1 in 7 households in the U.S. is headed by someone that was not a U.S. citizen at birth, according to latest report from the U.S. Census Bureau. This includes homes that are both owned or rented.
Of the over 74 million homes that are owned, 88.8 percent or 66 million are owned by someone born in the U.S.. Meanwhile, 8.3 million or 11.2 percent are owned by someone born abroad. Among these naturalized citizens owned 7.8 percent of homes, while non-citizens owned 3.4 percent.
Only 10 metros account for over 50 percent of the country's foreign-born households. Among these, New York and Los Angeles had over 1 million foreign-born households. On a state level, the largest number with foreign born households were California at 4 million, New York at 1.8 million, and Texas at 1.7 million, and Florida at 1.5 million.
3 comments:
This means we are winning.
Excuse me but owned and rented are not on the same page. Anyone with a job can rent but it takes farther more responsibility to own. Look at any area of Salisbury. Neighborhoods that used to have had home ownership that is mostly rental houses now are going downhill.

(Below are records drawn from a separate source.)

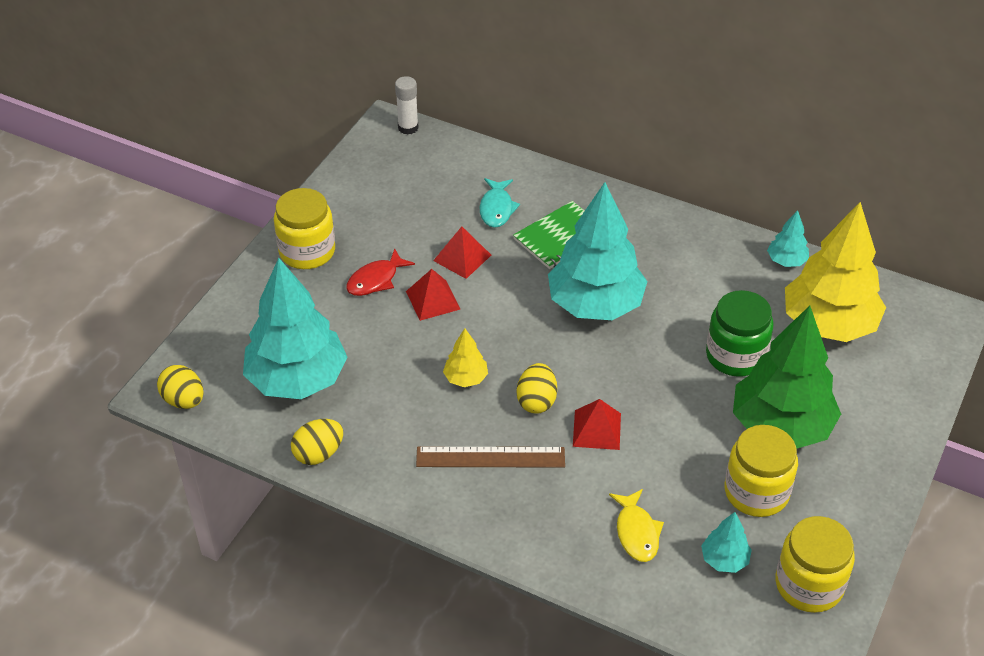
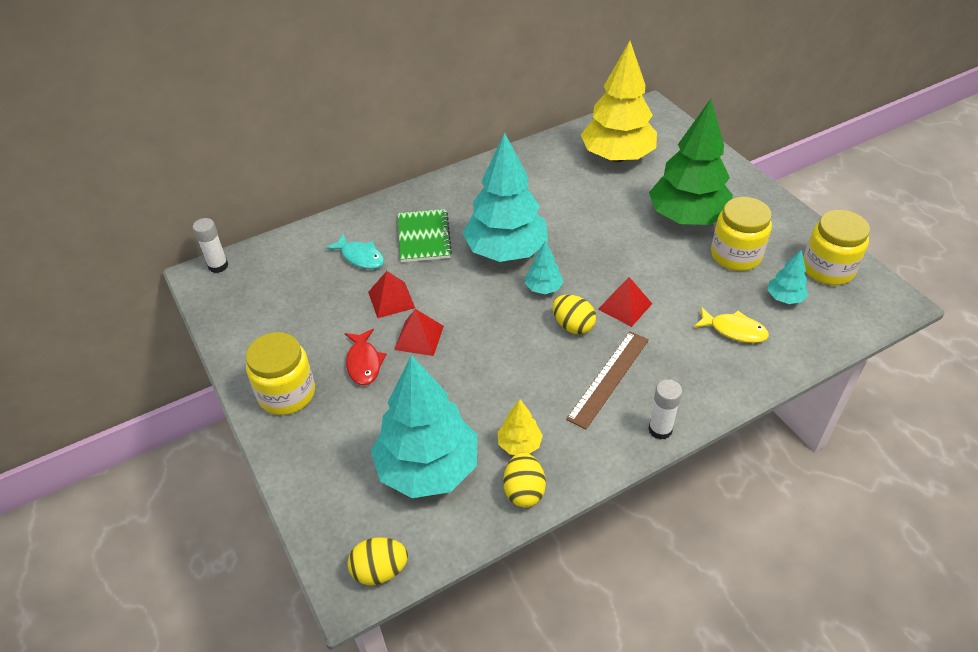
camera: 55 degrees left, 0 degrees up
yellow tree [443,328,488,387] -> yellow tree moved to [498,399,543,455]
green jar [706,290,774,377] -> none
turquoise tree [767,210,809,267] -> turquoise tree moved to [525,241,563,294]
none -> white glue stick [648,379,682,440]

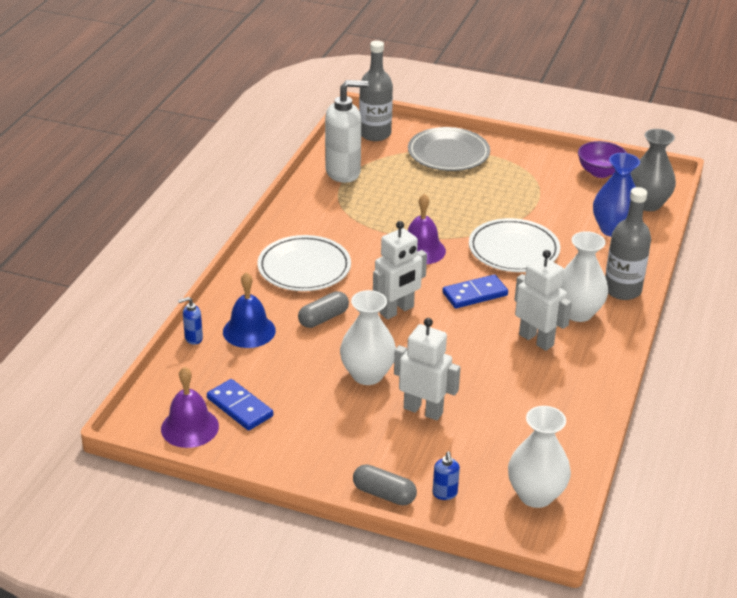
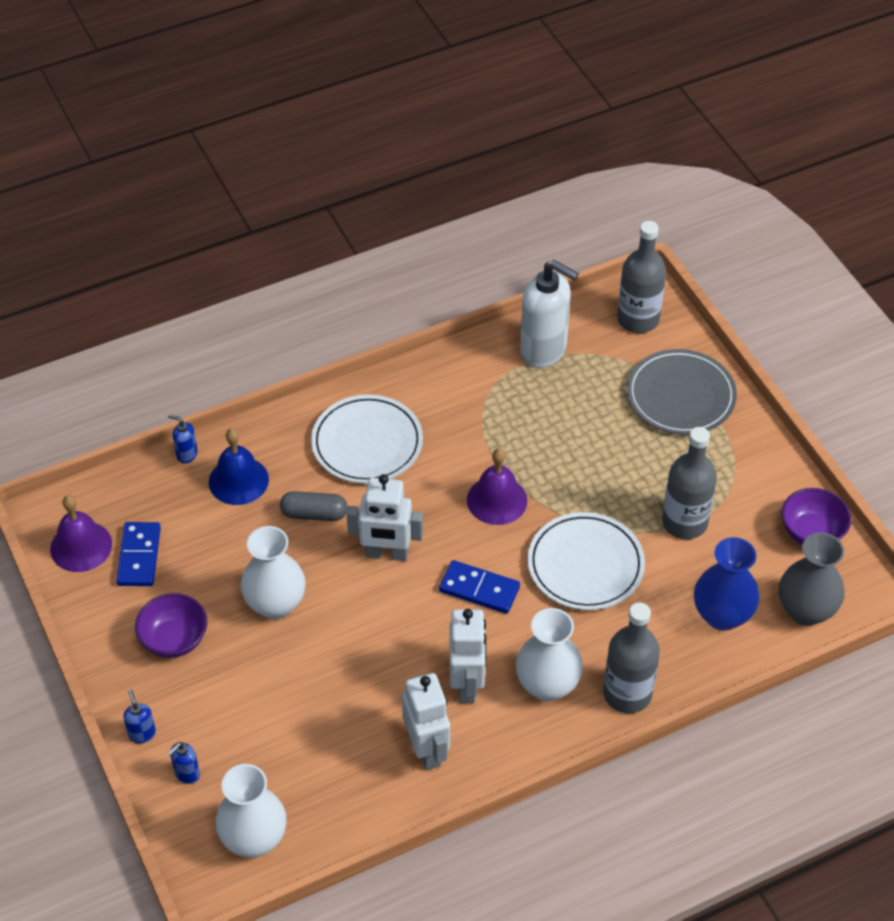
camera: 45 degrees right, 15 degrees up
grey capsule [353,464,417,506] -> blue soap dispenser [123,689,156,744]
white robot [394,318,461,421] -> white robot moved to [402,673,450,770]
none -> purple bowl [135,593,207,658]
none -> grey bottle [662,427,717,539]

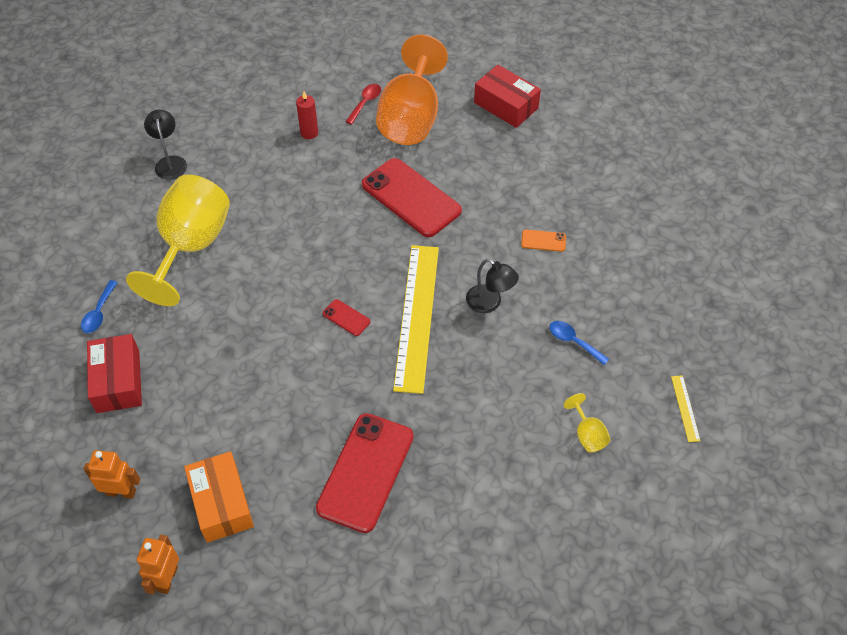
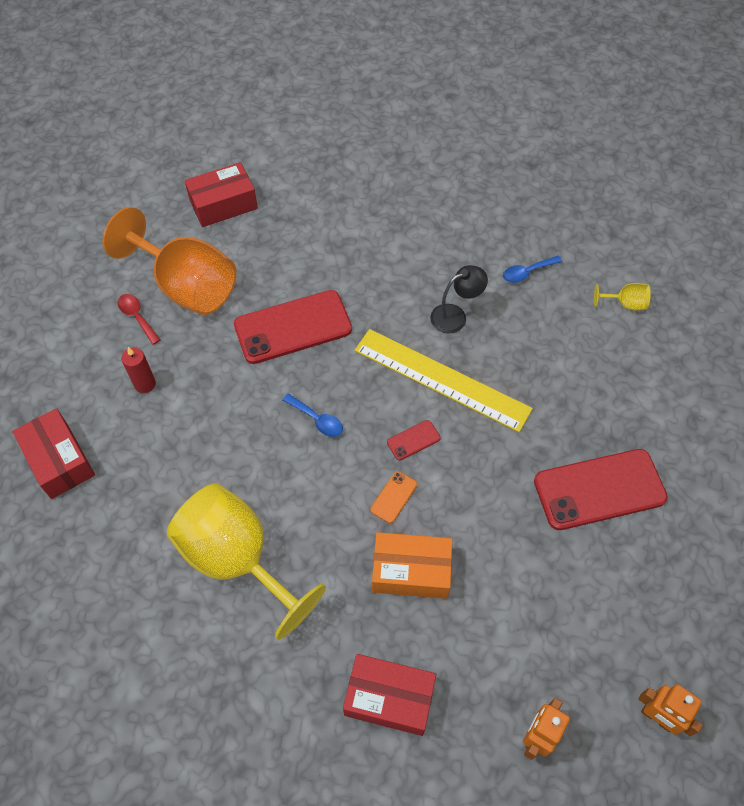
camera: 65 degrees left, 5 degrees up
blue spoon [81,280,118,333] -> blue spoon moved to [282,393,343,437]
black lamp [144,109,187,180] -> none
orange box [184,451,254,543] -> orange box moved to [372,532,452,599]
red phone [316,413,414,533] -> red phone turned 60 degrees counterclockwise [534,449,668,530]
orange phone [521,230,566,252] -> orange phone moved to [370,471,417,523]
yellow ruler [671,375,701,442] -> none
none -> red box [12,408,95,499]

I agree 1:45 and quite alot of the ramshacked huts ought to be torn down or atleast forced to comply with zoning codes or face heavy fines swiftly and that money set in a fund for homeowners who are truly struggling to make exterior repairs. And I mean owner occupied homes and not the slumlords who would be salivating at the thought and attempt to take advantage of such a fund.